One member of the committee said the mound – which is visible from the south-east coastline as well as St Aubin – could become Jersey’s ‘Table Mountain’.

However, without any alternative site, contaminated waste will continue to be dumped there without planning permission.

Growing over two decades, a long 30m-high mound – made up of a series of lined pits of contaminated soil and ash finished off with inert building waste and topsoil – has been built on reclaimed land at La Collette.

Although, the government was given a permit in 1995 to create a headland north of the energy-from-waste plant, which was subsequently built and capped, the headland to the south has never received permission.

The Infrastructure, Housing and Environment Department now want to increase the height of this 30m mound, which has not had permission for more than 20 years, by another 11m.

If approved, it would have increased the headland’s height to 41m, which would be 12m below the height of the nearby energy-from-waste plant.

IHE not only applied to grow the existing eastern mound at La Collette but also create a new mound at the southern perimeter of the reclamation site.

The current headland contains 300,000m3 of contaminated soil and 40,000m3 of asbestos.

At yesterday’s Planning Committee hearing, a number of politicians said that the government was putting them in an ‘invidious position’, in that there was no other place for the Island’s hazardous waste to go.

St Clement Constable Marcus Troy said: ‘It is not our job to rubber-stamp unauthorised dumping over the last 20 years. There needs to be a waste masterplan. Our decision today needs to serve as an underline that we are not puppets.’

He added: ‘We are being put in an impossible situation. We need to explore what opportunities there are to export before we build Table Mountain in our backyard.’

Deputy Steve Luce added: ‘I have to say that I am really disappointed that we have been put in this invidious position.

‘This is probably the largest physical application ever come before this committee and if it was a building, we would never consider something of this scale on this site.’

The politicians were not only unanimous in their rejection of the application but also their call for a government plan and a States Assembly debate to determine how waste should be dealt with.

Deputy Mary Le Hegarat said: ‘It is disappointing that we are where we are. As an island, we need to make plans that we deal with our own waste rather than export it.’
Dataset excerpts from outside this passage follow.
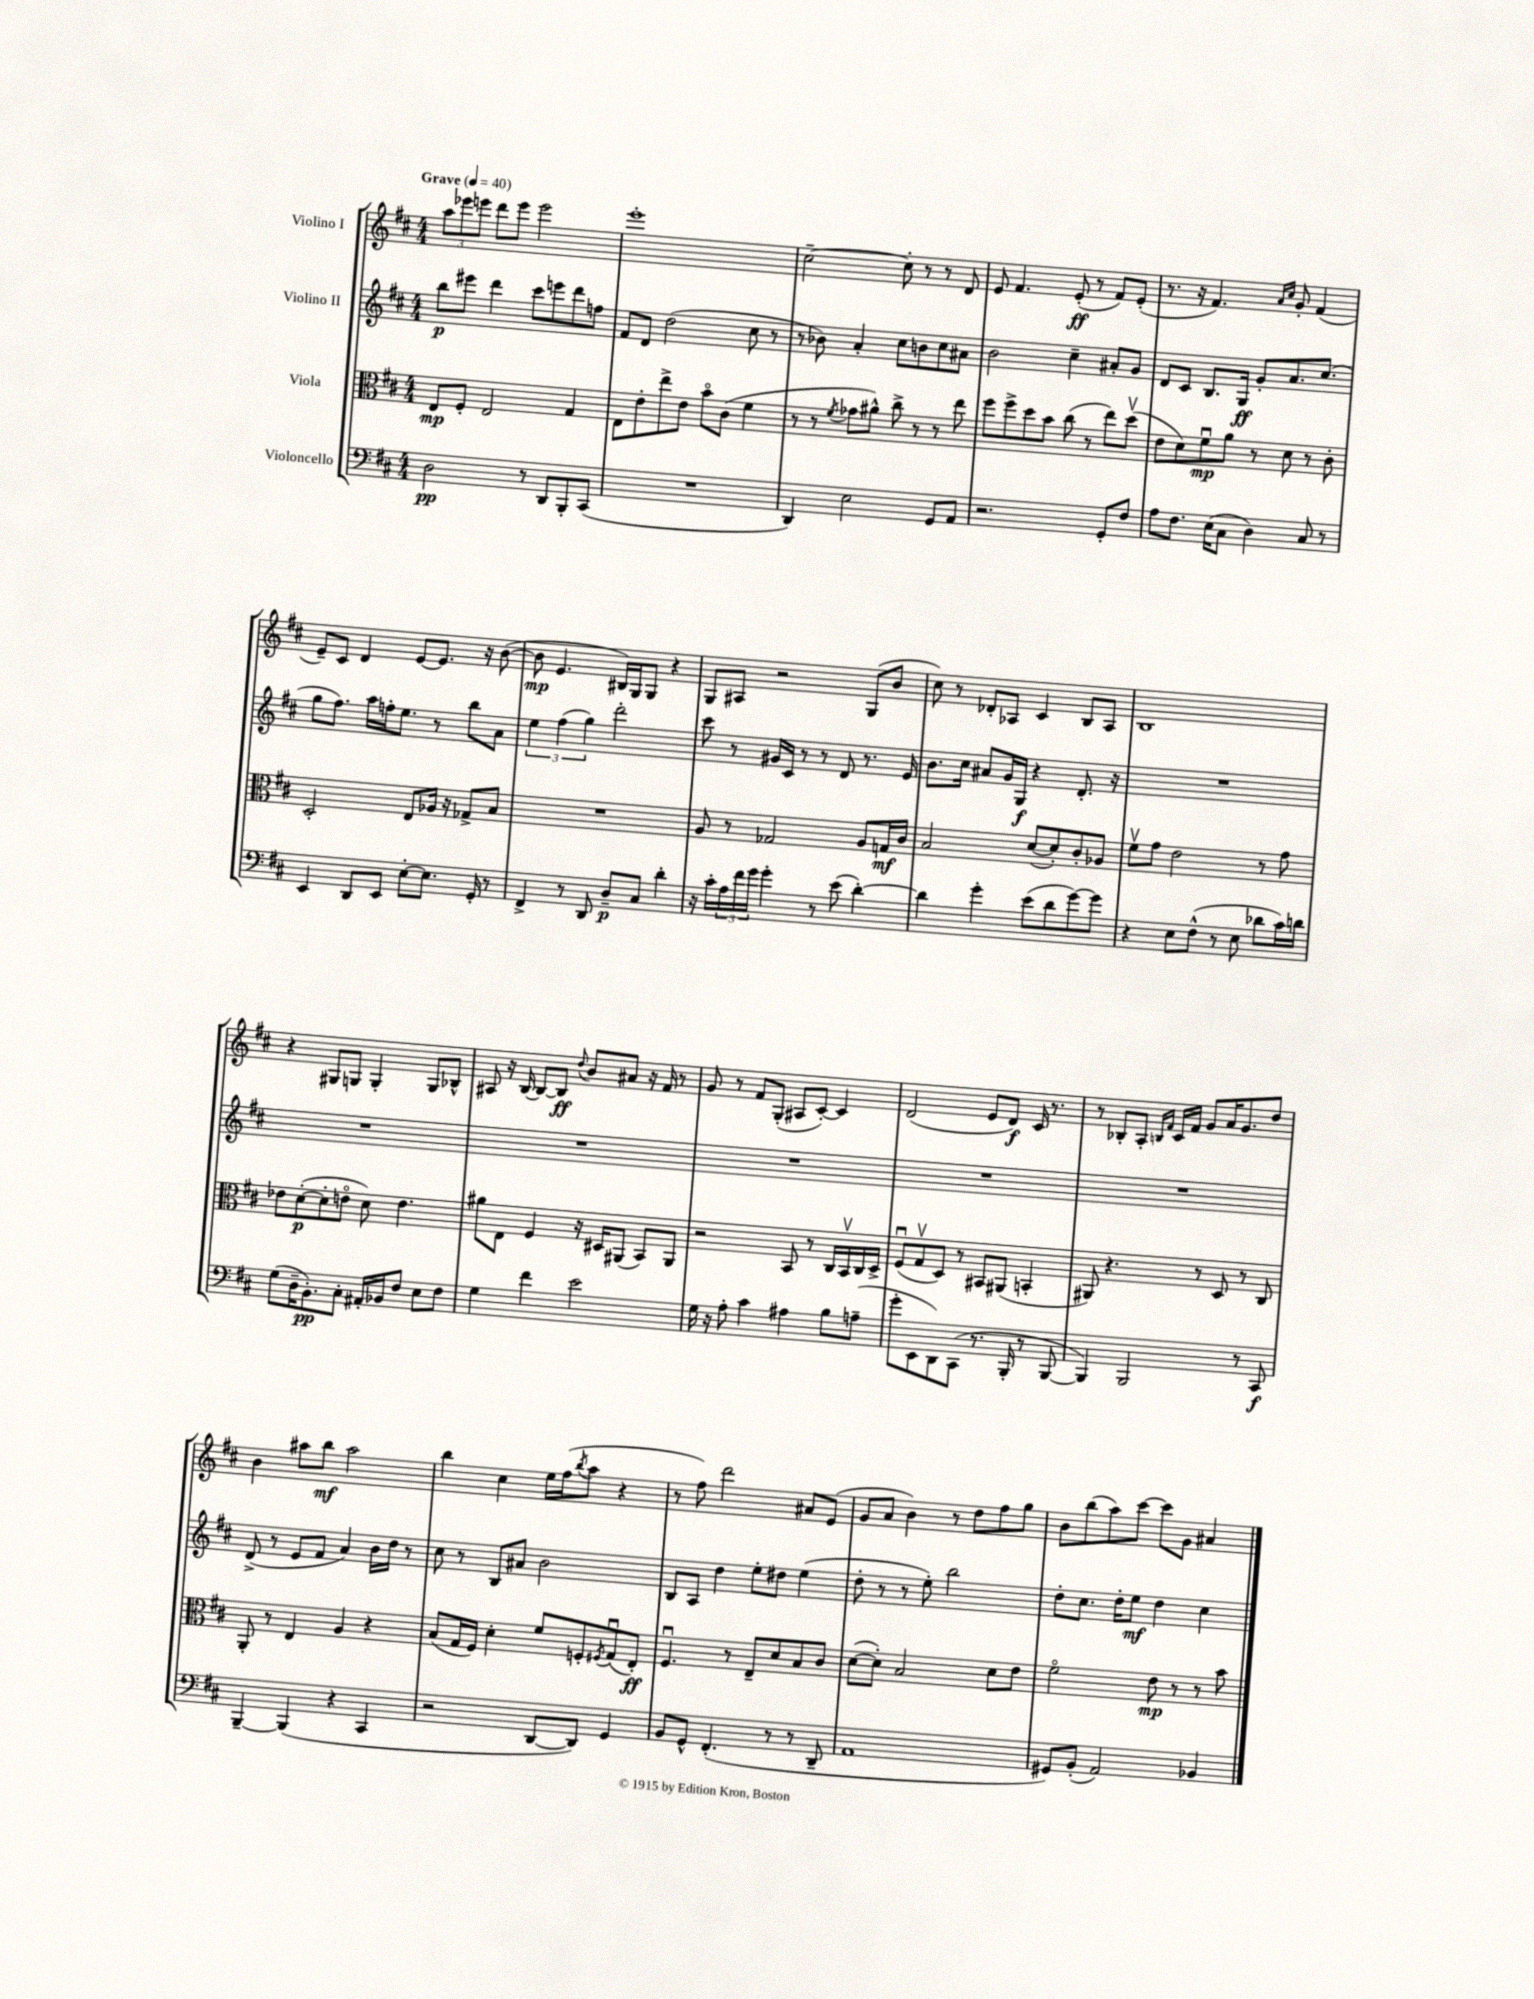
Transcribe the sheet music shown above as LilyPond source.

<<
\new StaffGroup <<
\new Staff = "s0" \with { instrumentName = "Violino I" } {
    \clef treble \key d \major \numericTimeSignature \time 4/4 \tempo "Grave" 4 = 40
    \tuplet 3/2 { a''8 ees'''8 e'''8 } d'''8 e'''8 e'''2 |
    e'''1-. |
    cis''2~-- cis''8-. r8 r8 d'8 |
    e'8 fis'4. e'8-.\ff( r8 fis'8) e'8-.( |
    r8. r16 fis'4.) \grace { a'16 cis''16 } g'8-. fis'4( |
    e'8--) cis'8 d'4 e'8~ e'8. r16 b'8~( |
    b'8\mp e'4. bis16) g16 g8 r4 |
    g8 ais8 r2 g8( b'8 |
    cis''8) r8 des'8-. aes8 cis'4 b8 aes8 |
    b1 |
    r4 gis8 g8 g4-. g8 bes8-^ |
    ais8 r16 b16~ b8~ b8\ff \appoggiatura { d''8 } b'8 ais'8 r16 fis'16 r8 |
    g'8 r8 fis'8 g8-.( ais8 cis'8~-.) cis'4 |
    d'2( e'8 d'8\f) cis'16 r8. |
    r8 bes8-. a8-. \grace { b16 fis'16 } cis'16 fis'16 g'8 a'16 g'8. d''8 |
    b'4 ais''8 b''8\mf ais''2 |
    b''4 cis''4 e''16 fis''16( \acciaccatura { b''8 } a''8 r4 |
    r8 fis''8) d'''2 ais'8 e'8( |
    g'8 a'8 b'4) r8 d''8 fis''8 g''8 |
    b'8 b''8( a''8) cis'''8~ cis'''8 g'8 ais'4 \bar "|." |
}
\new Staff = "s1" \with { instrumentName = "Violino II" } {
    \clef treble \key d \major \numericTimeSignature \time 4/4
    b''8\p eis'''8 d'''4 cis'''8 e'''8 d'''8 f''8 |
    fis'8 d'8 d''2( cis''8 r8 |
    r8 bes'8) a'4-. cis''8 b'8 cis''8 ais'8 |
    b'2 cis''4-- ais'8-. g'8 |
    d'8 cis'8 b8. g16\ff g'8-. a'8. cis''8.( |
    g''8 fis''8.) a''16 f''16-. e''8. r8 b''8 a'8 |
    \tuplet 3/2 { e''4 fis''4( g''4) } d'''2-. |
    cis'''8 r8 gis'16 cis'16 r8 r8 d'8 r8. e'16 |
    b'8. cis''16 ais'8 g'16 g16\f r4 d'8.-. r16 |
    R1 |
    R1 |
    R1 |
    R1 |
    R1 |
    R1 |
    d'8->( r8 e'8 fis'8 a'4) b'16 d''16 r8 |
    cis''8 r8 b8 ais'8 b'2 |
    b8 a8 d''4 e''8-. dis''8 e''4( |
    d''8-. r8 r8 e''8-.) b''2 |
    d''8-. cis''8. d''16-. e''8\mf d''4 cis''4 \bar "|." |
}
\new Staff = "s2" \with { instrumentName = "Viola" } {
    \clef alto \key d \major \numericTimeSignature \time 4/4
    e8\mp fis8-. e2 g4 |
    e8 e'8-. e''8-> e'8 b'8\flageolet cis'8( fis'4 |
    r8 r8 \acciaccatura { fis'8 } ges'8 ais'8-^) cis''8-> r8 r8 e''8 |
    fis''8 fis''8-> d''8 b'8 cis''8( r8 e''8) d''8\upbow( |
    e'8 d'8) fis'8\downbow\mp a'8 r8 d'8 r8 cis'8-. |
    d2-. e8 aes16 r16 ges8-> b8 |
    R1 |
    a8 r8 ges2 a8 g16\mf cis'16 |
    b2 d'8~( d'8-.) cis'8-. aes8 |
    fis'8\upbow g'8 e'2 r8 g'8 |
    ees'8 d'8~-.\p( d'8-. e'8\flageolet d'8) e'4. |
    ais'8 e8 fis4 r16 dis16 ais,8( b,8) ais,8 |
    r2 b,8 r8 cis16 b,16\upbow cis16 d16-> |
    fis8\downbow( g8\upbow d8) r8 bis,8 ais,8( b,4-. |
    ais,8) r4. r8 d8 r8 cis8 |
    a,8-. r8 e4 a4 r4 |
    b8( g16 fis16) d'4-. fis'8 f8-. \acciaccatura { fis8 } g8\downbow( e8-.\ff) |
    fis4.\downbow r8 e8-- d'8 b8 cis'8 |
    d'8~( d'8-.) b2 d'8 e'8 |
    fis'2\flageolet e'8\mp r8 r8 b'8 \bar "|." |
}
\new Staff = "s3" \with { instrumentName = "Violoncello" } {
    \clef bass \key d \major \numericTimeSignature \time 4/4
    d2\pp r8 d,8 b,,8-. cis,8( |
    R1 |
    d,4) e2 g,8 a,8 |
    r2. g,8-. fis8 |
    a8 fis8. e16( cis8 d4) cis8 r8 |
    e,4 d,8 e,8 e8~-. e8. g,16-. r8 |
    fis,4-> r8 d,8 d8--\p cis8 d'4-. |
    r16 cis'16-. \tuplet 3/2 { a16 fis'16 g'16 } g'4-. r8 e'8( d'4~-.) |
    d'4 g'4-. e'8( d'8 g'8~) g'8 |
    r4 e8 fis8-^( r8 e8 des'8 cis'16) d'16 |
    g8( d16-- b,8.-.\pp) cis8-. ais,16-. bes,16 fis8 e8 fis8 |
    g4 fis'4 e'2 |
    g16 r16 a8-. cis'4 ais4 b8 a8--( |
    g'8-. e,8 d,8) cis,8( r8. b,,16-. r8 b,,8~ |
    b,,4) b,,2 r8 cis,8\f |
    b,,4~-- b,,4( r4 cis,4 |
    r2 d,8~ d,8) g,4 |
    b,8 g,8-^ fis,4.-.( r8 r8 d,8-- |
    a,1 |
    gis,8) b,8-.( a,2) bes,4 \bar "|." |
}
>>
>>
\layout { \context { \Score \remove "Bar_number_engraver" } }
Constable Deidre Mezbourian added: ‘I object to the fact that the government has for 20 years been illegally dumping at La Collette and we are here now to approve that. Where is the masterplan? Where is the long-term thinking?’

In rejecting the application, the committee urged IHE to submit a retrospective application – to gain permission for what has already been built – as quickly as possible.
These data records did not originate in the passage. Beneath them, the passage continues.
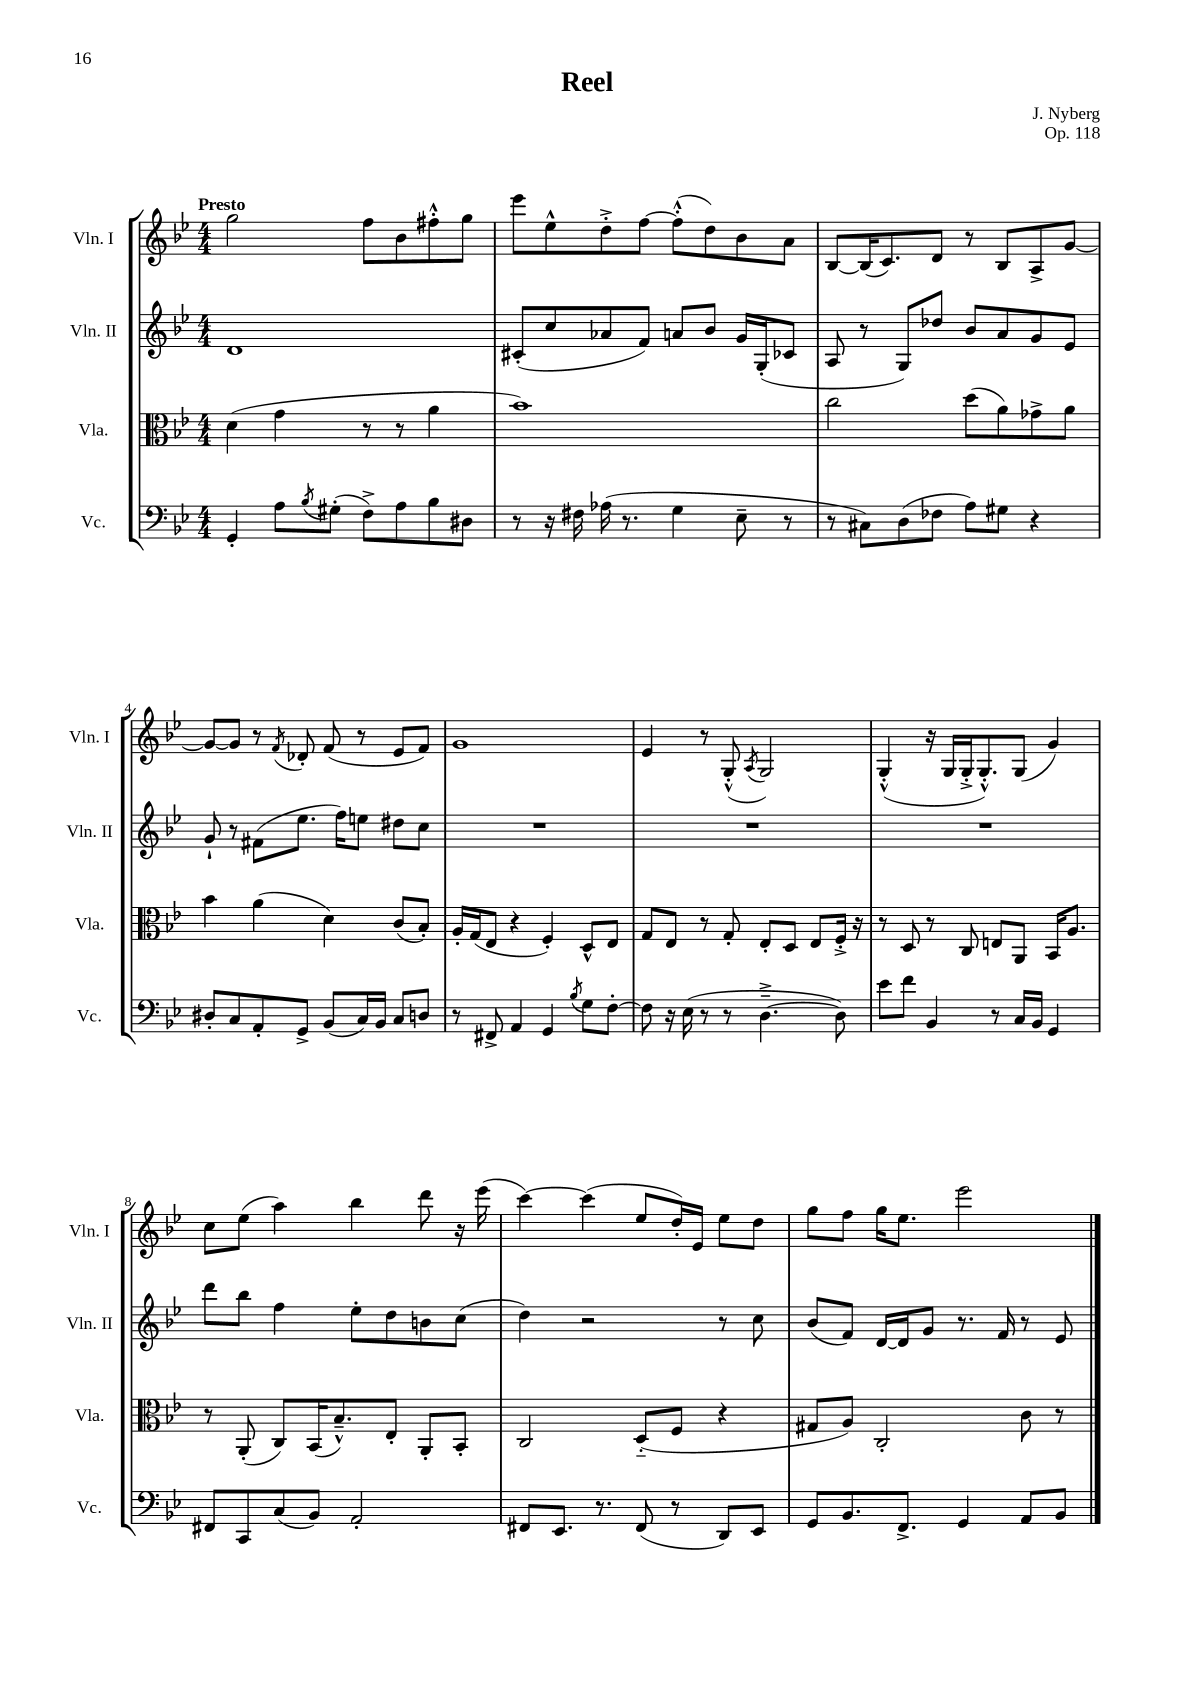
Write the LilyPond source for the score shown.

\header { title = "Reel" composer = "J. Nyberg" opus = "Op. 118" }
<<
\new StaffGroup <<
\new Staff = "s0" \with { instrumentName = "Vln. I" shortInstrumentName = "Vln. I" } {
    \clef treble \key bes \major \numericTimeSignature \time 4/4 \tempo "Presto"
    g''2 f''8 bes'8 fis''8-.-^ g''8 |
    ees'''8 ees''8-^ d''8-.-> f''8~ f''8-.-^( d''8) bes'8 a'8 |
    bes8~ bes16( c'8.) d'8 r8 bes8 a8-> g'8~ |
    g'8~ g'8 r8 \acciaccatura { f'8 } des'8-. f'8( r8 ees'8 f'8) |
    g'1 |
    ees'4 r8 g8-.-^( \acciaccatura { a8 } g2) |
    g4-.-^( r16 g16 g16-.-> g8.-.-^) g8( g'4) |
    c''8 ees''8( a''4) bes''4 d'''8 r16 ees'''16( |
    c'''4~) c'''4( ees''8 d''16-.) ees'16 ees''8 d''8 |
    g''8 f''8 g''16 ees''8. ees'''2 \bar "|." |
}
\new Staff = "s1" \with { instrumentName = "Vln. II" shortInstrumentName = "Vln. II" } {
    \clef treble \key bes \major \numericTimeSignature \time 4/4
    d'1 |
    cis'8-.( c''8 aes'8 f'8) a'8 bes'8 g'16 g16-.( ces'8 |
    a8 r8 g8) des''8 bes'8 a'8 g'8 ees'8 |
    g'8-! r8 fis'8( ees''8. f''16) e''8 dis''8 c''8 |
    R1 |
    R1 |
    R1 |
    d'''8 bes''8 f''4 ees''8-. d''8 b'8 c''8( |
    d''4) r2 r8 c''8 |
    bes'8( f'8) d'16~ d'16 g'8 r8. f'16 r8 ees'8 \bar "|." |
}
\new Staff = "s2" \with { instrumentName = "Vla." shortInstrumentName = "Vla." } {
    \clef alto \key bes \major \numericTimeSignature \time 4/4
    d'4( g'4 r8 r8 a'4 |
    bes'1) |
    c''2 d''8( a'8) ges'8-> a'8 |
    bes'4 a'4( d'4) c'8( bes8-.) |
    a16-. g16( ees8 r4 f4-.) d8-^ ees8 |
    g8 ees8 r8 g8-. ees8-. d8 ees8 f16-.-> r16 |
    r8 d8 r8 c8 e8 a,8 bes,16 a8. |
    r8 a,8-.( c8) bes,16( bes8.---^) ees8-. a,8-. bes,8-. |
    c2 d8-_( f8 r4 |
    gis8 a8) c2-. c'8 r8 \bar "|." |
}
\new Staff = "s3" \with { instrumentName = "Vc." shortInstrumentName = "Vc." } {
    \clef bass \key bes \major \numericTimeSignature \time 4/4
    g,4-. a8 \acciaccatura { bes8 } gis8-.( f8->) a8 bes8 dis8 |
    r8 r16 fis16 aes16( r8. g4 ees8-- r8 |
    r8 cis8) d8( fes8 a8) gis8 r4 |
    dis8-. c8 a,8-. g,8-> bes,8( c16) bes,16 c8 d8 |
    r8 fis,8-> a,4 g,4 \acciaccatura { bes8 } g8 f8~-. |
    f8 r16 ees16( r8 r8 d4.~---> d8) |
    ees'8 f'8 bes,4 r8 c16 bes,16 g,4 |
    fis,8 c,8 c8( bes,8) a,2-. |
    fis,8 ees,8. r8. fis,8( r8 d,8) ees,8 |
    g,8 bes,8. f,8.-> g,4 a,8 bes,8 \bar "|." |
}
>>
>>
It also recommended that the current mound does not get any higher until that application has been determined.

Following the decision, Deputy Binet said he was ‘disappointed’.

But he added: ‘However, I fully appreciate that the decision requested of the Planning Committee was quite momentous and it may have been too much to ask of them. They have indicated that it should really be a decision for the States Assembly, and I’m inclined to agree.

‘Accordingly, I’m looking to lodge a proposition for debate at the earliest opportunity and to arrange a briefing for States Members beforehand, so that they can be in possession of all the facts and implications. In the meantime, IHE is also looking to lodge an appeal to have the decision reconsidered.’

Deputy Binet said: ‘This is the only site in the Island permitted for such waste, and curtailing its use would bring much of the Island’s construction industry to a halt, in very short order.’